Go with financing. Talk to the professors or department head about your GPA being too low but that you are more mature now. I bet they will bend the rules for you if you are straight up and honest about it.
Management is blah. Marketing is even more blah.
At my school (GWU 00') you either got a BBA or an accounting degree. The BBAs had focuses in areas like Info systems, finance, real estate, hr, marketing, etc.
Marketing was where the people at the bottom of the barrel went. The couldn't do the math that was required for finance, real estate, or accounting, couldn't handle computers for info sys, and just couldn't quiet handle remembering all the employment regulations for HR.
Same goes for the professors. I see your school has the same problem with the marketing department at my school. Namely, they don't talk about _real_ marketing. They cover the simple, sexy stuff like advertising, sales, etc.
What they don't talk about is B-to-B marketing and supply chain management, pricing models, and just how you go from getting a product from a factory floor to it's ultimate destination. Or stuff like ad placement / points / arbitron/nielson.

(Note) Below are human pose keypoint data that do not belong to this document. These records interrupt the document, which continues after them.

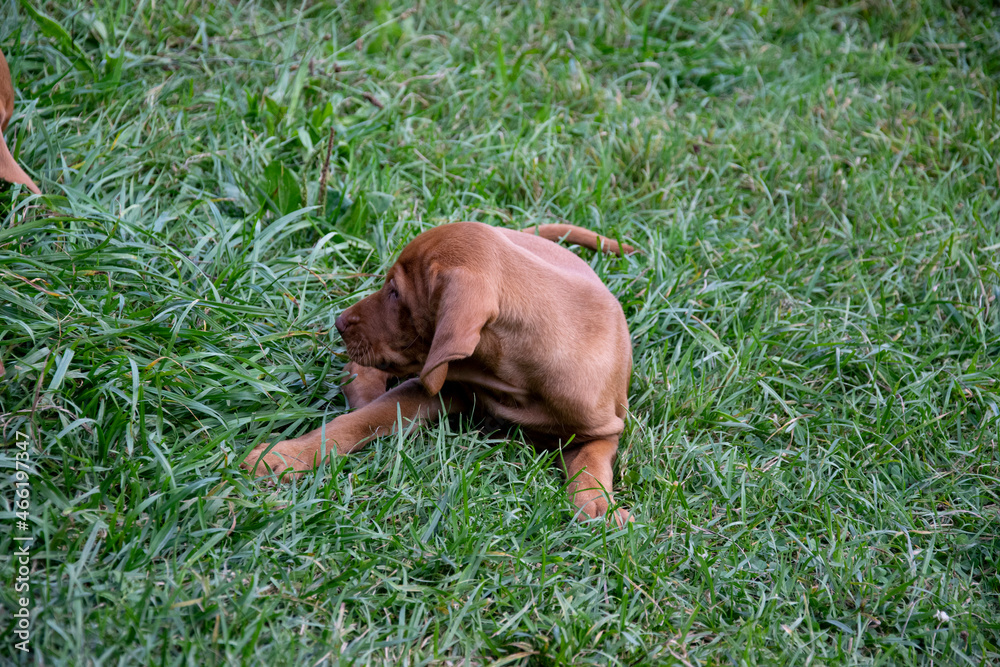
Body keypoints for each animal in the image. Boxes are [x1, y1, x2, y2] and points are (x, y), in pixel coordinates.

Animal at [249, 224, 636, 528]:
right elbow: (357, 420)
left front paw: (597, 505)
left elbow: (591, 462)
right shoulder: (438, 383)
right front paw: (283, 456)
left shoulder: (604, 428)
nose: (340, 322)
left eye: (395, 292)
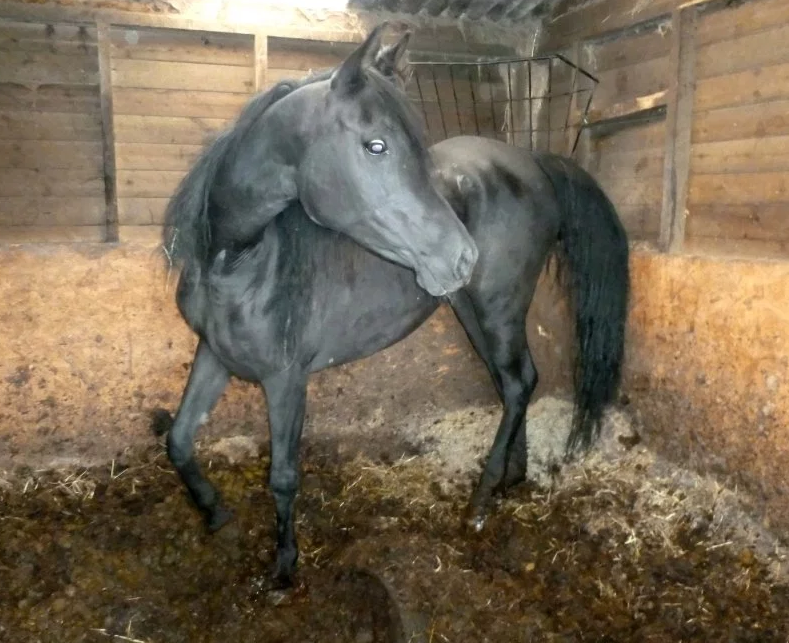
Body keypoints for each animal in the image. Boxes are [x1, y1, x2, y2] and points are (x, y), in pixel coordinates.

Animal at [156, 27, 630, 590]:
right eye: (376, 145)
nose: (462, 254)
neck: (239, 259)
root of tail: (533, 161)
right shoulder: (214, 355)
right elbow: (179, 440)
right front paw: (214, 512)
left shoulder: (285, 379)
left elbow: (283, 477)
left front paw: (284, 567)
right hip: (471, 310)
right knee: (513, 382)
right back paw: (510, 477)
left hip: (498, 306)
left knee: (518, 384)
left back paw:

Ultimately, you are going to make your own opportunities out there. For the most part, the purpose of the degree is not to prove that you learned something in particular, but that you can get your act together enough to complete a degree. So what matters more than anything is the school you actually went to than what area of business you focused on.
However, you should pick something where you will learn something - and I firmly believe that finance will teach you the most - it will teach you how the world works. You will have one key concept - the time value of money - drilled into you over and over and over along with a few other things (how to read / create / analyze balance sheets, moral hazard, adverse selection, the agency problem).
Five years out, I ma very happy with that choice (I actually doubled in finance and master info systems).